“The struggle continues, our work isn’t over,” were the words of Melissa Harris-Perry an hour after the not-guilty verdict in the George Zimmerman trial. I agree. Work within the African-American community, work within the criminal-justice system, and work on a national level to further the debate over racial profiling, civil rights, and “stand your ground” laws must continue. The power of racial profiling and the power of the gun lobby is a lethal combination in America.
As a former prosecutor, I never would have brought the Zimmerman case to court. There was a high burden of proof giving way to reasonable doubt. That said, as an African-American, I know it was a victory just putting Zimmerman on trial.
No doubt, there will be a civil suit, and Zimmerman will have to testify. The outcome may echo O.J. Simpson’s civil trial, in which he was forced to testify and was found guilty. (I was on the prosecution team in the Simpson criminal case.) Today the NAACP wrote a letter to Attorney General Eric Holder requesting that the government prosecute Zimmerman under the Civil Rights Act. So truth and justice might be found for Trayvon Martin—in several other courts of law.
Yet I still believe in the criminal-justice system, as I did after the Simpson verdict. The O.J. case polarized America, dividing us along hard racial lines. African-Americans felt justified supporting O.J. as a “payback” for all the profound injustices we have suffered at the hands of the criminal-justice system. But O.J. Simpson was the wrong poster child for that righteous campaign. He was no hero, framed by the police. He was a cold-blooded killer, guilty of a gruesome double murder.
The election of Barack Obama pulled us up from the bleak hole created by the Simpson trial and unified many black and white people to believe and hope again—together. I do not see the same divide with the Zimmerman verdict. But the details of the case illustrate a real divide in racial experience. Would Zimmerman have followed a white teenager? Would he have thought that boy suspicious or a threat?
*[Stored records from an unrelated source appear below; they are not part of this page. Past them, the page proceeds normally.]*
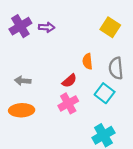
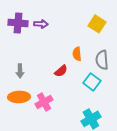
purple cross: (20, 26) -> (18, 23), turned 36
gray arrow: (23, 81) -> (20, 71), turned -96
pink cross: (68, 103) -> (44, 102), moved

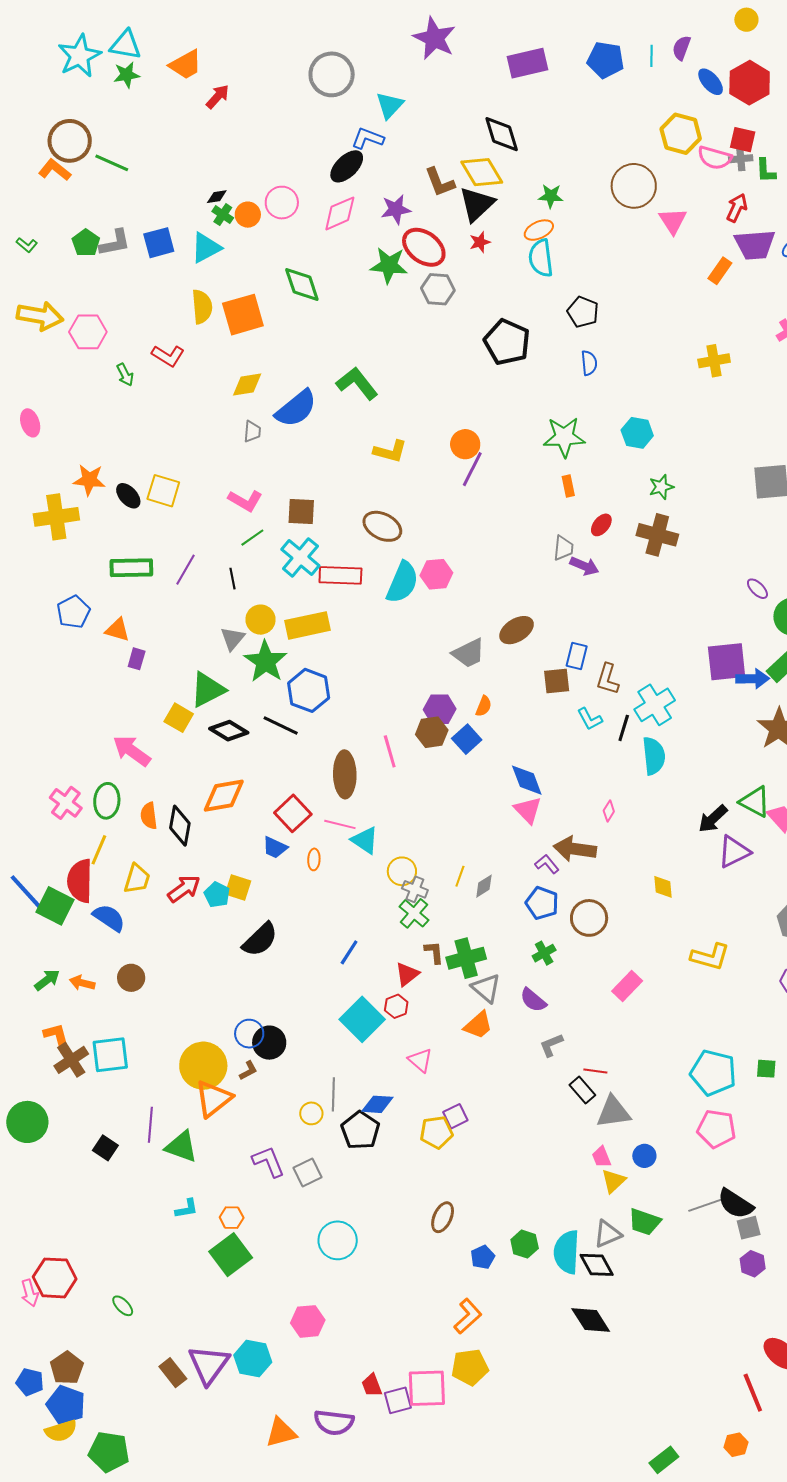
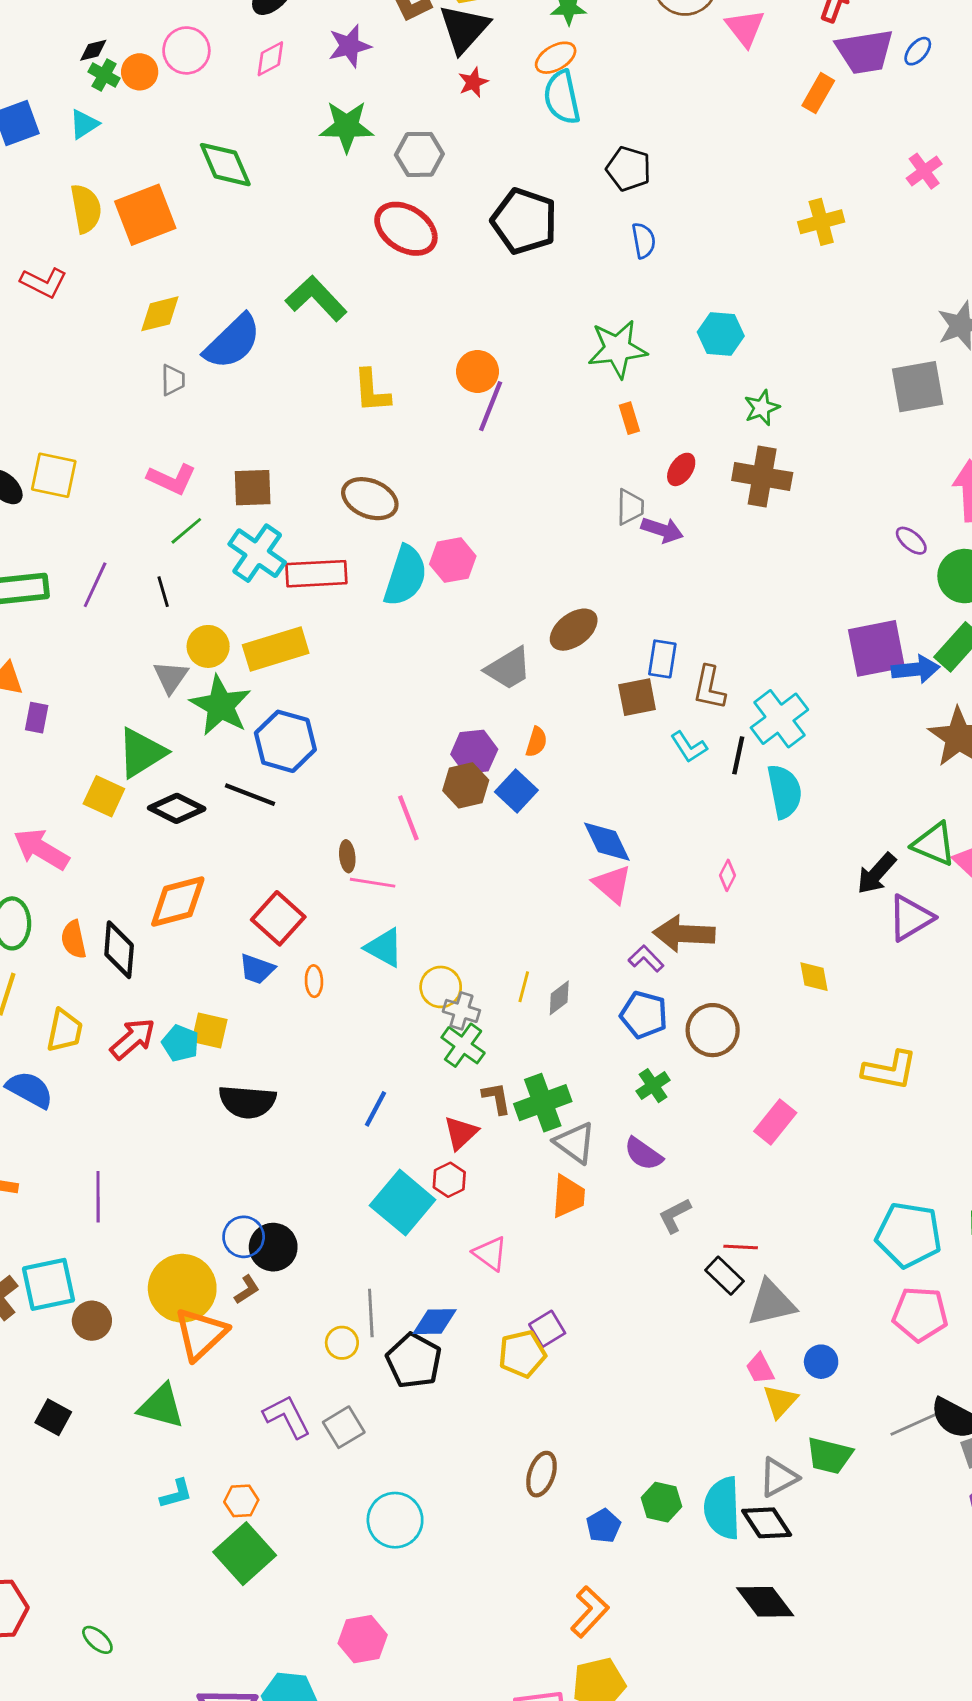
pink diamond: (340, 213) -> (270, 59), size x0.7
red ellipse: (424, 247) -> (406, 229), moved
cyan triangle: (206, 248) -> (84, 124), size x0.7
yellow L-shape: (390, 451) -> (372, 391), turned 76
brown ellipse: (345, 774) -> (347, 856), size x0.5
pink line: (340, 824) -> (373, 883), moved
black semicircle: (260, 940) -> (247, 1102), turned 54
brown circle: (131, 978) -> (92, 1321), moved
orange trapezoid: (478, 1025) -> (568, 1196), turned -40
purple line: (150, 1125) -> (98, 1197), moved

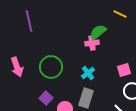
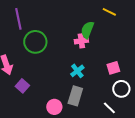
green semicircle: (98, 32) -> (87, 30), turned -30
green circle: (51, 67) -> (35, 42), moved
purple square: (46, 98) -> (22, 86), moved

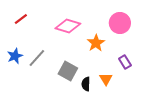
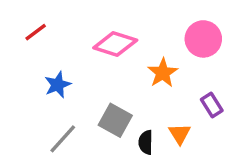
blue star: (15, 56) -> (58, 85), moved
gray line: (37, 58) -> (63, 139), moved

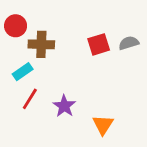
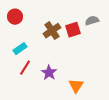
gray semicircle: (129, 43) -> (92, 21), moved
brown cross: (41, 44) -> (52, 31), moved, turned -36

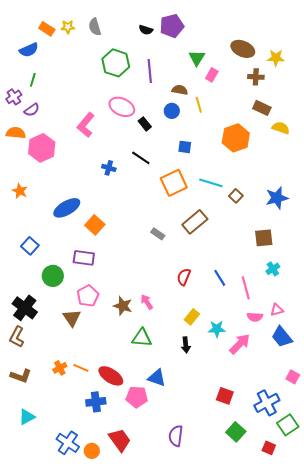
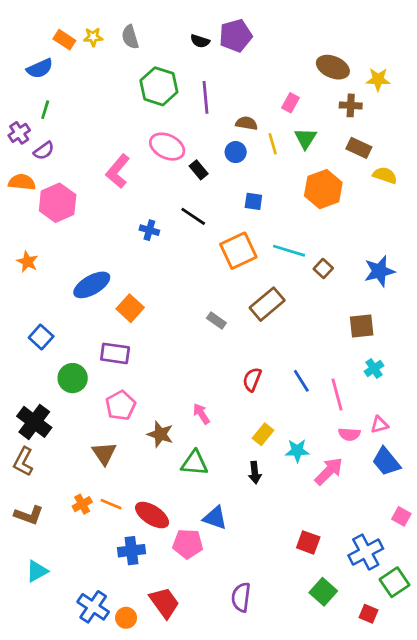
green triangle: (197, 58) -> (305, 138), moved
brown star: (123, 306) -> (160, 434), moved
brown triangle: (72, 318) -> (104, 453), moved

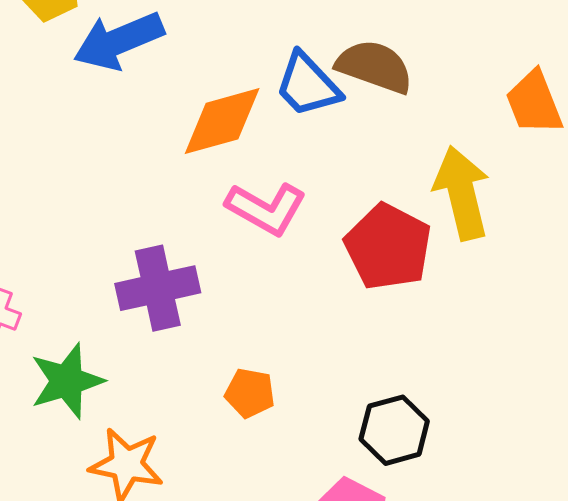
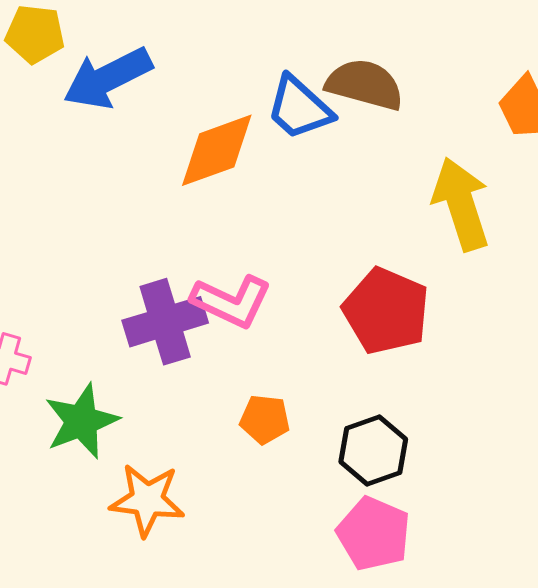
pink L-shape: (266, 209) -> (231, 301), moved
red pentagon: (388, 247) -> (386, 311), moved
black hexagon: (394, 430) -> (373, 451), moved

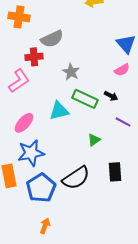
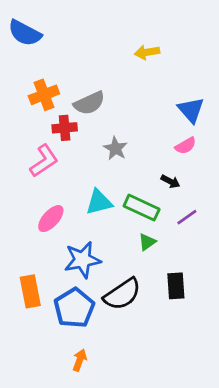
orange cross: (19, 17) -> (44, 95), moved, turned -30
green rectangle: (85, 99) -> (142, 208), moved
purple line: (123, 122) -> (187, 217), turned -63
blue star: (31, 153) -> (82, 260), moved

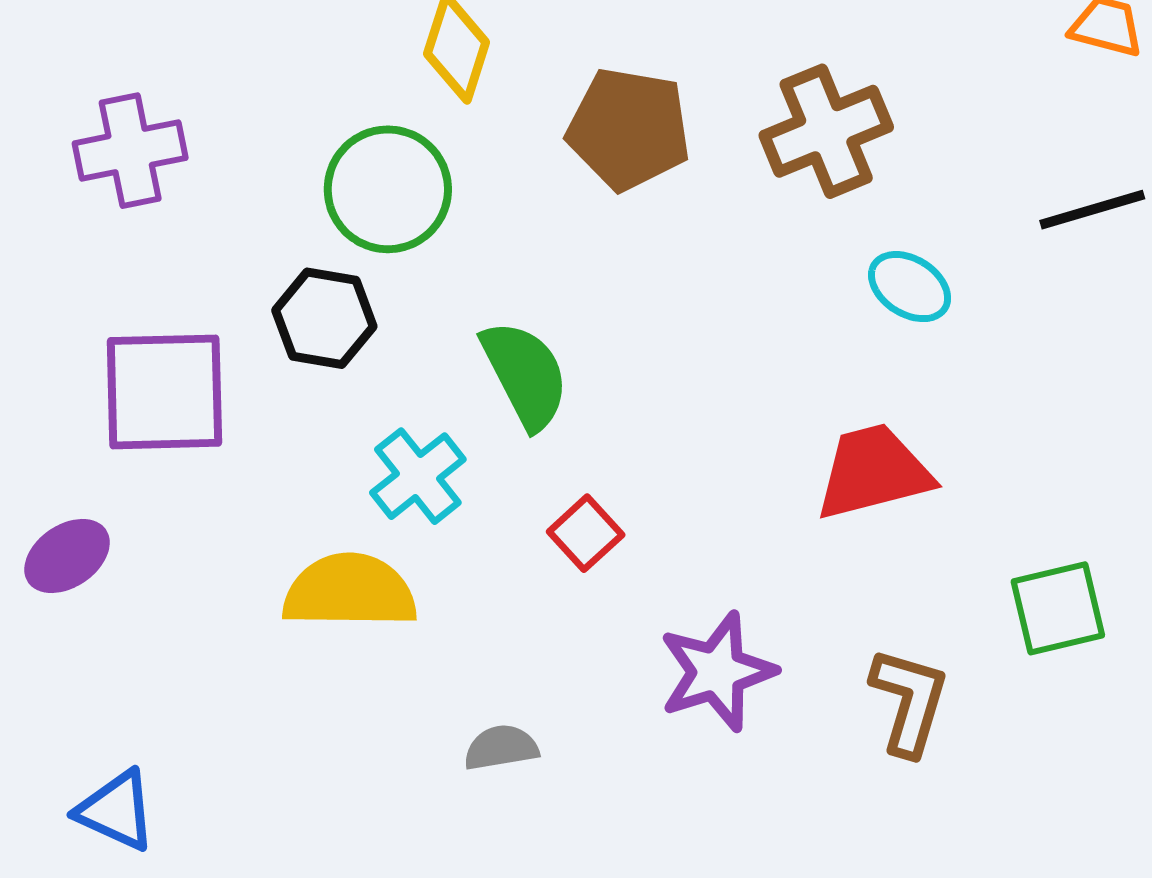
Our national collective expectation of equal justice is based on our feeling of morality—not legality. We want the morality of a situation to match the criminality. That is often not the result in our court system. Trayvon Martin had the right to be afraid, the right to fight a stranger who was armed and prepared to use deadly force against him. Trayvon Martin had a right to stand his ground. That is our moral position. Racial disparity in killings that are found justifiable demonstrates that black life is not as valued as white life in this country. That is our reality.
The televised Simpson trial became a trial about race, celebrity, and wealth when it should have been about domestic violence and murder. The televised Zimmerman trial became a trial about demonizing Trayvon Martin, creating a black bogeyman who could legitimize racial profiling and vigilante murder.
Within the legal community, many feel the Zimmerman trial’s prosecution team was never really in the game. The prosecutors did not have a consistent story to tell the jury, and they shied away from race.
At the press conference, after the verdict, Zimmerman’s defense team was deplorable. Those lawyers felt the need to spike the football with no regard for the death of Trayvon or the grief of the Martin family. They chose not to acknowledge the killing of this teenage child.
As a father, I always think of the safety of my children. As an African-American, I have experienced racism in all its malevolent forms. I instruct my children about how to behave in certain situations, including interacting with the police. The Zimmerman case makes us face, question, and come to terms again with the truth of violence by those who feel we don’t belong.
A dead reckoning is used in navigation as a process of calculating a current position by using a previous “fixed point,” whereby you intuitively calculate where you are and where you are going by where you have been. I believe this is where America is with race. Our country is at an intuitive fixed point that may or may not be as far along as we imagined. The Zimmerman case was a race case. Zimmerman would not have followed Trayvon Martin if he were not black. The media did not make this case a race case. The family of Trayvon Martin did not make this a race case. George Zimmerman did.
“Trayvon Martin will forever remain in the annals of history next to Medgar Evans and Emmet Till as symbols for the fight for equal justice for all.” Benjamin Crump, the Martin family attorney, said after the verdict.
In the end, Trayvon Martin did not have to die. And I believe, we will not retreat. We will be heard. When I look at my son, a 15-year old, 5-foot-11 inch, 145-pound, black maIe, I am compelled to take note of how very much he looks like Trayvon. I’m glad it was not my son who ran out for iced tea and a bag of Skittles and ended up dead. In my son and in all the black boys in this color-struck nation, I see thousands upon thousands of Trayvons. In many ways, we are all Trayvon.